EngineeringJune 7, 20268 min read

What Charity Majors's Wide-Event Method Taught Our Observability Agent

Name: Dataworkers
Availability: OnlineOnly
Author: Dataworkers

How one of observability's sharpest thinkers reshaped the way our dw-observability agent chases unknown-unknowns in production.

By The Data Workers Team

If you have spent any time debugging a distributed system in production, you have probably encountered the specific misery of staring at a dashboard and realizing it tells you nothing useful. The alert fired. The metrics are elevated. But the question you actually need to answer — why did this particular request, from this particular user, at this particular moment, fail in this particular way — is unanswerable from the information you have. You are missing context. And the context is gone forever because it was aggregated out at write time.

Charity Majors, co-founder and CTO of Honeycomb, has spent the better part of a decade writing and speaking about why this happens and what to do instead.

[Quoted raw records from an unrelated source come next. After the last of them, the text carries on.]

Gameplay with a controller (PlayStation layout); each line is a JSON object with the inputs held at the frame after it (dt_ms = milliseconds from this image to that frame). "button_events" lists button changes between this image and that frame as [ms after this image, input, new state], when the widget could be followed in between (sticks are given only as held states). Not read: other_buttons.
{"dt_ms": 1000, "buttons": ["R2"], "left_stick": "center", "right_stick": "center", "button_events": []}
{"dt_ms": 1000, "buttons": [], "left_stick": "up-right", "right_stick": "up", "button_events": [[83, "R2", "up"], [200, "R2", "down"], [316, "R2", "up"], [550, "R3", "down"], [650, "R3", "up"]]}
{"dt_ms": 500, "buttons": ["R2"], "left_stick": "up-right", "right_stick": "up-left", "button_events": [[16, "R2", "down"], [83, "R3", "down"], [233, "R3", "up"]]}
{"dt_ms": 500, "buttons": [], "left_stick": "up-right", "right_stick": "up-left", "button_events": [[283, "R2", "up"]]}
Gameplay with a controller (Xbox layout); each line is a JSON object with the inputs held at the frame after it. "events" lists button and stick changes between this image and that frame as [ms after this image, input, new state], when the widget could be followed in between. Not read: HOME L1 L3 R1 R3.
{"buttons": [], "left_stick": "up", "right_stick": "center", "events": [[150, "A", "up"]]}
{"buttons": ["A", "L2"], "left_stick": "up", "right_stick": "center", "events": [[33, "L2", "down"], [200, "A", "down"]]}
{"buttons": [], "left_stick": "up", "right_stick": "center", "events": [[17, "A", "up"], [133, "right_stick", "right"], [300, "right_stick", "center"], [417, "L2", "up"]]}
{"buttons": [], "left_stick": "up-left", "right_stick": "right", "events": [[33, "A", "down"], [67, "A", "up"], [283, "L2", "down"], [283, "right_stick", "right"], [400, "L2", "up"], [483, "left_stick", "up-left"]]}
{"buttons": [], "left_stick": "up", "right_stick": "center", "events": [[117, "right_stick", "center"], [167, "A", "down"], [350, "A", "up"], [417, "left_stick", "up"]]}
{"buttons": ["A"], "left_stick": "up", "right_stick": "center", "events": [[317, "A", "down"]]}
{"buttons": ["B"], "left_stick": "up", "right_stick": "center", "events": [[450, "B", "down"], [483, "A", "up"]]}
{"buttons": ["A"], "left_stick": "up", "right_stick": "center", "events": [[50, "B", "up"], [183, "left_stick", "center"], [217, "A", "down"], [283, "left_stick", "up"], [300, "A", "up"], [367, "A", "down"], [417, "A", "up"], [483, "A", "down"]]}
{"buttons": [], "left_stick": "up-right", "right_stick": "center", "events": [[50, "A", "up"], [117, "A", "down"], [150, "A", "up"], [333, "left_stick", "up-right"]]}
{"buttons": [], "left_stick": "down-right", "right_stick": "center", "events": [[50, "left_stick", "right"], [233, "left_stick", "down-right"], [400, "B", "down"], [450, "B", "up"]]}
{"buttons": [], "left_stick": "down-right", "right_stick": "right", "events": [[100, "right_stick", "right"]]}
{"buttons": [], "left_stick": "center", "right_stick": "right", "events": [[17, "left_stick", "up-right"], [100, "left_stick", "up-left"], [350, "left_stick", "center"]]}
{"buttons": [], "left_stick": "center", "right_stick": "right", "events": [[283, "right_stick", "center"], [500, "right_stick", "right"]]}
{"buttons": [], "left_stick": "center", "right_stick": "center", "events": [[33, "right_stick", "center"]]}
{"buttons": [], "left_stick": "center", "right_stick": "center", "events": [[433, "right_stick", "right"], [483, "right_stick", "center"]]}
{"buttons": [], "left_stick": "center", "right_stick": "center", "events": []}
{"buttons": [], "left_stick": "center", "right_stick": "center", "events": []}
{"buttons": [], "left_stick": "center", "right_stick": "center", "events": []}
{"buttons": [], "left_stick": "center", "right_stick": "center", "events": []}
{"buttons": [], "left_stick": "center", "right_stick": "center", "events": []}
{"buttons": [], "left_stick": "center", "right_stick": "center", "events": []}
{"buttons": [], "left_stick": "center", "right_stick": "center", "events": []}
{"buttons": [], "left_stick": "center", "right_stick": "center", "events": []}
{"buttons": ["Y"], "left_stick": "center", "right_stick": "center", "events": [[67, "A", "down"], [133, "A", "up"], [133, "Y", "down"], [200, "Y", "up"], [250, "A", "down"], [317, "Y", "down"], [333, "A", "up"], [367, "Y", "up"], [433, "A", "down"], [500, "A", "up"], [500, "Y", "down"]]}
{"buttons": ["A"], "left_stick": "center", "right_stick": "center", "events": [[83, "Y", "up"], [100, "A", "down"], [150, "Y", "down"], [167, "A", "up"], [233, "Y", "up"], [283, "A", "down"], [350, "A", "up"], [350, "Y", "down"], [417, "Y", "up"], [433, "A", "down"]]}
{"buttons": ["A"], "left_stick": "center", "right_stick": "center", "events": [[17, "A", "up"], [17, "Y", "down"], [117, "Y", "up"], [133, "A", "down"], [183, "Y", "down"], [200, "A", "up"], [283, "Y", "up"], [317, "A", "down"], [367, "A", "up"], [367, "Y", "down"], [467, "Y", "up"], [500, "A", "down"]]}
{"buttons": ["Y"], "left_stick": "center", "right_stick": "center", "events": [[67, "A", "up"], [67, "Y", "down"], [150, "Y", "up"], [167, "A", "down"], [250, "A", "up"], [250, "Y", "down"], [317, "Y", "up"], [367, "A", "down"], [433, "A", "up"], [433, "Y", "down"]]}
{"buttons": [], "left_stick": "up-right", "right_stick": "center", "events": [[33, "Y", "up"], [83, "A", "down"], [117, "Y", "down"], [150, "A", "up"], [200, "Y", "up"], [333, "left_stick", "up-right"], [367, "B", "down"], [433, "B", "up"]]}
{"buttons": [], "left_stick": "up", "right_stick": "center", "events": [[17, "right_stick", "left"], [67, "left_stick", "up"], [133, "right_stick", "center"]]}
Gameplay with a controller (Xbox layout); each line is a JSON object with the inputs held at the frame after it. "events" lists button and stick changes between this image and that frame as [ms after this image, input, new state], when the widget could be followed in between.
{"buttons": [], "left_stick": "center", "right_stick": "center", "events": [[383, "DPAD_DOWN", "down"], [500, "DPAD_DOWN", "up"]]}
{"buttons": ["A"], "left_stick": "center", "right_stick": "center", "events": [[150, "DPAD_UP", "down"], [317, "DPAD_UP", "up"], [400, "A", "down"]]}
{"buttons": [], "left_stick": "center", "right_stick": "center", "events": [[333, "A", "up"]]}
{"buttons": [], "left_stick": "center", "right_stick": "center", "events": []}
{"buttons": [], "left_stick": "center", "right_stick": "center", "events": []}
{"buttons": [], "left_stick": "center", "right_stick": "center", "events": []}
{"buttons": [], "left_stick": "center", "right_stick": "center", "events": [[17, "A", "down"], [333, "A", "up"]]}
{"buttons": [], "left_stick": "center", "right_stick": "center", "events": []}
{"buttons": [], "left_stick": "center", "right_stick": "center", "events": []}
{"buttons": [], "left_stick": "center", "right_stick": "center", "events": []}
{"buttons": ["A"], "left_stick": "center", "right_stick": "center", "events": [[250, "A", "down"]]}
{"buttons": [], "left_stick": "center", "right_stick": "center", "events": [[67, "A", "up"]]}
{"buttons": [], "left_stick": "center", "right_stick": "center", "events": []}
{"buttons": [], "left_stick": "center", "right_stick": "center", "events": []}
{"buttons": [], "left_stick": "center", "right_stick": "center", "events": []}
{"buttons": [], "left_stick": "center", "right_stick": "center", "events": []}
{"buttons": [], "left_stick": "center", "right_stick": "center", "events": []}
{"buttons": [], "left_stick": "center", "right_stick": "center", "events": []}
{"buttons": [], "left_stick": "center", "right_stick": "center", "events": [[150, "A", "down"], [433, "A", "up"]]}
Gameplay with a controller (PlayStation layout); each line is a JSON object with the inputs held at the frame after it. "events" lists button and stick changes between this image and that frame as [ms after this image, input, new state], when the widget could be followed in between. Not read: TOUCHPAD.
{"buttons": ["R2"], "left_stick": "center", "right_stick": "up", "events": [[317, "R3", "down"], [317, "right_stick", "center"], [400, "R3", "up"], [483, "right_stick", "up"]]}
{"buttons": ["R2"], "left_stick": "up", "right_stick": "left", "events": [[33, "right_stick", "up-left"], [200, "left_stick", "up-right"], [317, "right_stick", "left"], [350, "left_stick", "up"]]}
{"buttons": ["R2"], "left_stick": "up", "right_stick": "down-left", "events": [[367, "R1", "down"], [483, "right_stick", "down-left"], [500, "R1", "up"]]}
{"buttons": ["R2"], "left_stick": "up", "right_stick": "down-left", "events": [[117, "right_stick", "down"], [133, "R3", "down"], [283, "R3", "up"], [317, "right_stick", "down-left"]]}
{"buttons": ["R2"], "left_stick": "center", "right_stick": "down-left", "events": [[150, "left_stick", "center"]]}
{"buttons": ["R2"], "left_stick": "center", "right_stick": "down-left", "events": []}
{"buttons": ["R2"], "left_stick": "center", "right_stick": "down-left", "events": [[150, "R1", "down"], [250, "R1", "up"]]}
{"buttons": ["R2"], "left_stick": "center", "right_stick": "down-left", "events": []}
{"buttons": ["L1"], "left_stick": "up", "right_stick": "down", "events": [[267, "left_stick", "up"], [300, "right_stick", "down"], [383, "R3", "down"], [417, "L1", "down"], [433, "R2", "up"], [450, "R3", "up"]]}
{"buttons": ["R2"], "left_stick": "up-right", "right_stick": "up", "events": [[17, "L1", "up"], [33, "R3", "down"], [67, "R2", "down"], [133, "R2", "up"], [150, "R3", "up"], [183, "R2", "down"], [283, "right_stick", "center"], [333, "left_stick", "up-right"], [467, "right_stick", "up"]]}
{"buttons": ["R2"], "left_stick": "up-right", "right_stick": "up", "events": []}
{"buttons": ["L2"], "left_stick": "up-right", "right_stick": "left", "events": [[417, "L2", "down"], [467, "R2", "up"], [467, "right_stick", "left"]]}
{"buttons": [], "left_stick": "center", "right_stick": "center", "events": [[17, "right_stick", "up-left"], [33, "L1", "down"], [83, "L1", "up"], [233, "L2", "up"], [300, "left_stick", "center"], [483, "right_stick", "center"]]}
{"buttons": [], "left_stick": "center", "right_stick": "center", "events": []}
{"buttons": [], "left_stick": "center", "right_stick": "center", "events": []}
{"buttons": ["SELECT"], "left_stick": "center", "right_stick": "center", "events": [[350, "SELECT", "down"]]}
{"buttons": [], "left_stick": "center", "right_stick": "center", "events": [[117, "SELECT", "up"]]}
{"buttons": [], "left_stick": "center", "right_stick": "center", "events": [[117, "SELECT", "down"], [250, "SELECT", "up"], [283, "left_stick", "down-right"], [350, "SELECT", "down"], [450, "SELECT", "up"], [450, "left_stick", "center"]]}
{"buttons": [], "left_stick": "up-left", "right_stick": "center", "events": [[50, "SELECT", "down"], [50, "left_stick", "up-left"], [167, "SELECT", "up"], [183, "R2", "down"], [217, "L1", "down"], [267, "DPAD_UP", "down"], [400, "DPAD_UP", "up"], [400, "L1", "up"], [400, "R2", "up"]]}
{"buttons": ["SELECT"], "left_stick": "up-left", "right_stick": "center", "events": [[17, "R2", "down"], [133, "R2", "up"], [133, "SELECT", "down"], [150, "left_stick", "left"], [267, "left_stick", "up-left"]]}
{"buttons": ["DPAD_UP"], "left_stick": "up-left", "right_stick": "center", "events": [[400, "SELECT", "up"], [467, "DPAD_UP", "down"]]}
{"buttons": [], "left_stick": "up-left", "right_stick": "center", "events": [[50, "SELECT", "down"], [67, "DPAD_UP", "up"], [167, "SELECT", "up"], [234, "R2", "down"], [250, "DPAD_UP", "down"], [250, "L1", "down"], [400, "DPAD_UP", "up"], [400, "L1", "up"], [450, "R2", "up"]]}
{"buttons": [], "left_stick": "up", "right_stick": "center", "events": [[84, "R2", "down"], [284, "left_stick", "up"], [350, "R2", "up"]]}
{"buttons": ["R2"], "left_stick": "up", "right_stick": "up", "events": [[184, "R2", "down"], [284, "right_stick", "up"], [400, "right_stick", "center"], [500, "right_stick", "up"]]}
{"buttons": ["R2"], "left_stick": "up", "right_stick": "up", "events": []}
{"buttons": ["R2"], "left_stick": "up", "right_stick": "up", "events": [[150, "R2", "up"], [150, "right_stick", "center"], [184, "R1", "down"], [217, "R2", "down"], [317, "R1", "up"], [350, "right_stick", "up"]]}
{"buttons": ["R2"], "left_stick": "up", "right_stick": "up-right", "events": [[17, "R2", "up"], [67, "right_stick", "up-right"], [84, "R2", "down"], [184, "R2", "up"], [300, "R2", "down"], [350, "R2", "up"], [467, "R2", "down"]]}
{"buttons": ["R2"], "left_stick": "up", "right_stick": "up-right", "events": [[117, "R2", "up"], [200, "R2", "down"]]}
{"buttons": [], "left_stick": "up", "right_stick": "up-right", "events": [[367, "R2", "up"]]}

She is the co-author of Observability Engineering (O'Reilly, 2022) and the force behind a body of writing on her blog charity.wtf that has shifted how a generation of engineers think about production systems. Her method — emit arbitrarily-wide structured events, preserve raw data, ask questions from outside — is one of the clearest articulations of a working debugging practice we have encountered.

We built a skill for our dw-observability agent around it. This post explains what the method actually says, where it gets interesting, and how it maps to an agent that has to debug things it was never told to expect.

The Problem Is Unknown-Unknowns, Not Monitoring Gaps

The distinction Majors draws most consistently is between known-unknowns and unknown-unknowns. Monitoring — dashboards, alerts, threshold checks — is built for known-unknowns: the failure modes you predicted in advance. It works well for those. But most production failures are not the failures you predicted. They are novel states the system arrived at through a combination of factors nobody modeled.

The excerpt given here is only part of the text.